**Exercise inputs**:
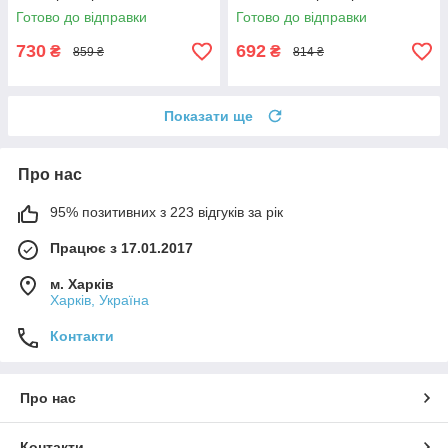
Готово до відправки
Готово до відправки
730
692
₴
₴
859 ₴
814 ₴
Показати ще
Про нас
95% позитивних з 223 відгуків за рік
Працює з 17.01.2017
м. Харків
Харків, Україна
Контакти
Про нас
Контакти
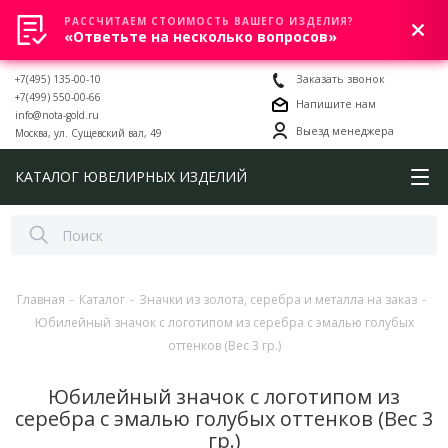
РАССЧИТАЕМ СТОИМОСТЬ ВАШЕГО ИЗДЕЛИЯ?
0
«Ответьте на несколько вопросов»
+7(495) 135-00-10
Заказать звонок
+7(499) 550-00-66
Напишите нам
info@nota-gold.ru
Выезд менеджера
Москва, ул. Сущевский вал, 49
КАТАЛОГ ЮВЕЛИРНЫХ ИЗДЕЛИЙ
Главная
-
Каталог
-
Значки из золота, серебра и металла на заказ
-
Юбилейный значок с логотипом из серебра с эмалью голубых
оттенков (Вес 3 гр.)
Юбилейный значок с логотипом из
серебра с эмалью голубых оттенков (Вес 3
гр.)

**Task requirements**: Please return the text of each item above line for line, without any changes, and leave the pictures out of your answer.

**Output of the task**:
Готово до відправки
Готово до відправки
730
692
₴
₴
859 ₴
814 ₴
Показати ще
Про нас
95% позитивних з 223 відгуків за рік
Працює з 17.01.2017
м. Харків
Харків, Україна
Контакти
Про нас
Контакти
РАССЧИТАЕМ СТОИМОСТЬ ВАШЕГО ИЗДЕЛИЯ?
0
«Ответьте на несколько вопросов»
+7(495) 135-00-10
Заказать звонок
+7(499) 550-00-66
Напишите нам
info@nota-gold.ru
Выезд менеджера
Москва, ул. Сущевский вал, 49
КАТАЛОГ ЮВЕЛИРНЫХ ИЗДЕЛИЙ
Главная
-
Каталог
-
Значки из золота, серебра и металла на заказ
-
Юбилейный значок с логотипом из серебра с эмалью голубых
оттенков (Вес 3 гр.)
Юбилейный значок с логотипом из
серебра с эмалью голубых оттенков (Вес 3
гр.)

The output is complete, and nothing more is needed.